Anche nel giorno in cui la Ferrari festeggiava i suoi 1000 gran premi in Formula 1, nella scuderia del Cavallino c'è poco da essere contenti. Nel GP della Toscana, sul circuito di casa del Mugello, la SF-1000 ha mostrato ancora una volta tutti i suoi limiti al cospetto dei rivali.
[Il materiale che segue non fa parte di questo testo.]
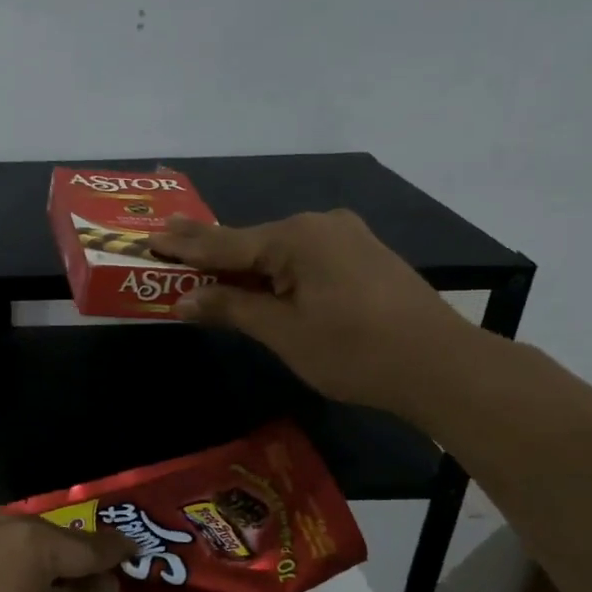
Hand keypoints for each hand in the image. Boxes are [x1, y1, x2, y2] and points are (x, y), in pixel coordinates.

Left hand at [0, 516, 134, 591]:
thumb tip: (102, 579)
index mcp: (29, 541)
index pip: (85, 544)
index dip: (114, 550)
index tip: (137, 550)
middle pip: (52, 535)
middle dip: (79, 553)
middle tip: (105, 574)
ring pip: (22, 538)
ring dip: (46, 555)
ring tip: (68, 579)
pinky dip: (16, 558)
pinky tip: (27, 579)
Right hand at [150, 210, 481, 420]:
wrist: (441, 366)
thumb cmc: (354, 351)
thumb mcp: (283, 333)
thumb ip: (231, 309)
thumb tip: (184, 300)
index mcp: (296, 237)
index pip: (224, 243)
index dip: (184, 246)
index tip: (150, 237)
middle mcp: (320, 225)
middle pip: (251, 241)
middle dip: (209, 249)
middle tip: (168, 238)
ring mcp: (346, 238)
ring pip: (278, 250)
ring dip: (243, 263)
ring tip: (205, 264)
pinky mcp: (363, 256)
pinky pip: (303, 258)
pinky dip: (274, 270)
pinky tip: (258, 278)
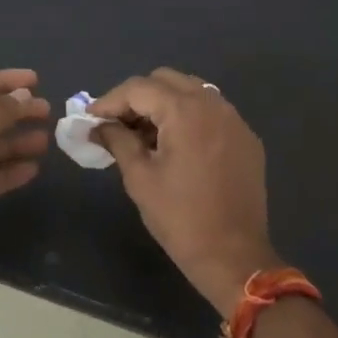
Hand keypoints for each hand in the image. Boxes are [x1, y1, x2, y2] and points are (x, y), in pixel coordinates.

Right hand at [90, 68, 277, 313]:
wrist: (234, 256)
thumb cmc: (180, 218)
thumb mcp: (140, 177)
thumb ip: (117, 141)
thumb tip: (98, 126)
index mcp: (185, 111)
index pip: (139, 88)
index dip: (110, 100)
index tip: (90, 118)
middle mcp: (213, 104)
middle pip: (166, 81)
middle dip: (137, 97)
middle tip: (117, 123)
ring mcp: (234, 120)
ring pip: (191, 92)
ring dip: (164, 104)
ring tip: (144, 134)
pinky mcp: (246, 138)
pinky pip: (211, 112)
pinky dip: (188, 117)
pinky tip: (176, 145)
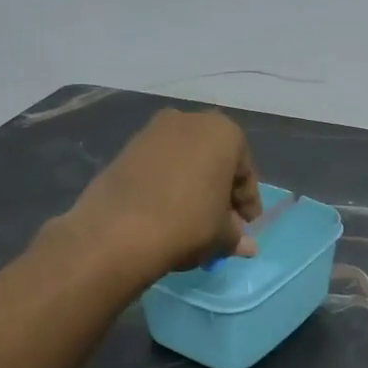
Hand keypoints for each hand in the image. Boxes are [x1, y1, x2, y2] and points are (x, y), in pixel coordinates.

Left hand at [69, 110, 262, 276]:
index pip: (245, 172)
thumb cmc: (189, 223)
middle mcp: (190, 120)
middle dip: (220, 192)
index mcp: (224, 132)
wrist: (119, 230)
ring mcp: (153, 130)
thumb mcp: (222, 234)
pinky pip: (160, 166)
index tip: (247, 226)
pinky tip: (167, 211)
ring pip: (186, 162)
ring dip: (194, 187)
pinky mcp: (126, 147)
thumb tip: (247, 247)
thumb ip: (237, 235)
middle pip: (215, 161)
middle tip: (222, 223)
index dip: (248, 203)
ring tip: (193, 219)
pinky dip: (169, 184)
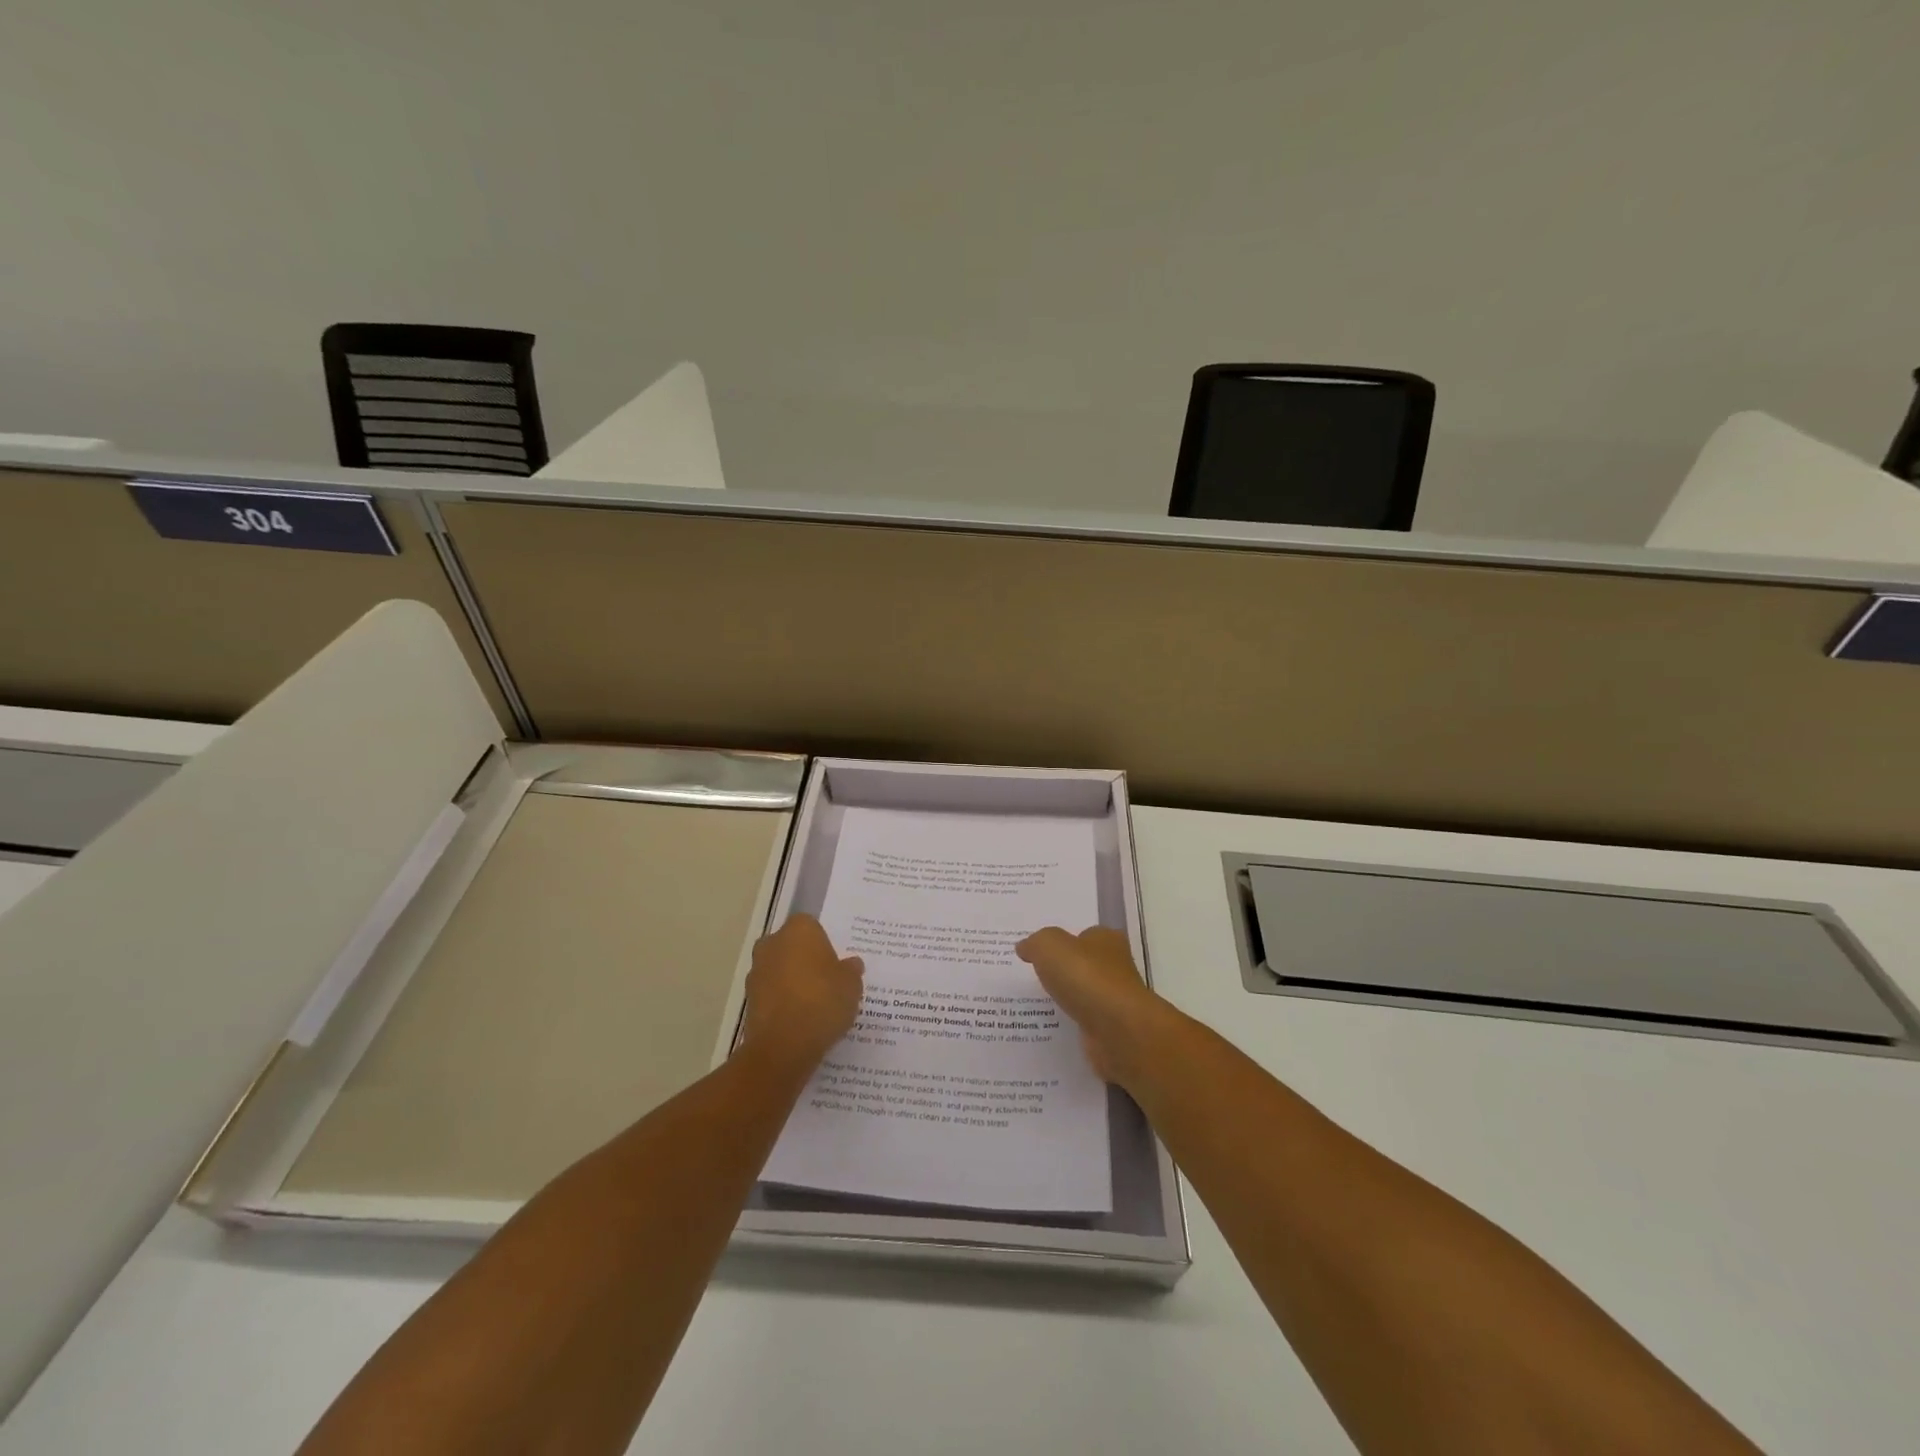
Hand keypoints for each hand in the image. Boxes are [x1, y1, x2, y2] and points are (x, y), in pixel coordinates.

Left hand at [738, 914, 864, 1073]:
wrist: (783, 1046)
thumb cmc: (822, 1002)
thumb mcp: (852, 985)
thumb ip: (851, 970)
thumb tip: (851, 964)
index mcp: (799, 929)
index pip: (813, 927)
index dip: (825, 945)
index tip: (836, 964)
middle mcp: (772, 943)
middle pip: (792, 947)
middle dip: (805, 961)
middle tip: (827, 982)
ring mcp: (756, 972)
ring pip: (780, 970)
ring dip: (792, 982)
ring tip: (815, 1005)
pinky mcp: (749, 1000)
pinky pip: (772, 994)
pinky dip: (783, 1003)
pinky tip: (801, 1020)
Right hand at [1016, 926, 1170, 1085]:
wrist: (1118, 1031)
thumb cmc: (1086, 977)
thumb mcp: (1050, 946)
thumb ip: (1035, 943)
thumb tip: (1025, 947)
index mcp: (1106, 939)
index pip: (1083, 935)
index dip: (1062, 942)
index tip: (1039, 952)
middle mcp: (1115, 966)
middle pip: (1083, 965)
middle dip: (1062, 971)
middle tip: (1031, 976)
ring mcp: (1114, 999)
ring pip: (1083, 995)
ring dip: (1065, 999)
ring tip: (1034, 1003)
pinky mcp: (1111, 1029)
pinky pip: (1083, 1021)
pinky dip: (1070, 1023)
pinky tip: (1049, 1025)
La monoposto di Charles Leclerc e Sebastian Vettel  non riesce a tenere il ritmo non soltanto di Mercedes e Red Bull, ma anche di Racing Point, Renault, McLaren e Alpha Tauri, con i due piloti della rossa che sarebbero finiti anche dietro all'Alfa Romeo (motorizzata Ferrari) dell'ex Kimi Raikkonen se non fosse per la penalità di 5 secondi inflitta al finlandese.

Anche su una pista con un numero minore di rettilinei e con tante curve strette la SF-1000 non appare competitiva e, nonostante il tentativo di dare una svolta dei due driver, le rosse sono costrette in fondo al gruppo (Leclerc e Vettel alla bandiera a scacchi erano rispettivamente 9° e 10° su 12 piloti rimasti in gara). Al termine della corsa di questo ha parlato il team principal della Ferrari Mattia Binotto che ha spiegato che quanto sia difficile invertire la rotta di un progetto, la SF1000, che ha dei problemi di fondo a cui ancora non è stata trovata una spiegazione, aggiungendo che dei piccoli aggiornamenti (che arriveranno già dal prossimo GP) non serviranno ad appianare le difficoltà della monoposto.

È chiaro che oggi non avevamo passo gara – ha detto infatti Mattia Binotto al termine della gara del Mugello ai microfoni di Sky Sport –, indipendentemente dalla qualifica di ieri in cui Charles ha fatto un bel giro. Dopo pochi giri perdiamo ritmo, ci manca il passo. Il risultato non è altro che la conseguenza di questo. Non c’è spiegazione in questo momento – ha poi aggiunto il team principal dellaFerrari –. Abbiamo degrado evidente delle gomme che sta nella difficoltà di questo nostro progetto dal quale non è scontato uscirne. Non si tratta di fare anche pochi sviluppi di appendice, questo non migliora la situazione – ha proseguito l'ingegnere modenese – la situazione di base è più profonda. Serve uscirne da qui a fine stagione per fare dei progressi. 

Qualche novità la vedremo anche la prossima gara, ma non farà la differenza – ha risposto il numero uno della squadra corse del Cavallino a chi chiedeva se ci saranno aggiornamenti alla SF1000 nei prossimi GP –. Quando uno ha un problema come la nostra vettura, che è più di fondo, credo che serva più tempo per fare quel passo indietro necessario per poi riposizionarsi e fare dei passi avanti. Noi stiamo lavorando sodo a casa in galleria del vento e simulazioni per correggere il progetto di base in ottica 2021. Piccole appendici si posso anche aggiungere alla prossima gara, ma non sono quelle su cui dobbiamo contare come aspettative di riscatto. Sviluppi sugli avversari? La loro situazione è diversa – ha infine concluso Binotto –. Portano piccoli sviluppi come abbiamo fatto noi ad inizio stagione e come faremo ancora, ma il nostro problema è più di base e su quello serve più tempo”.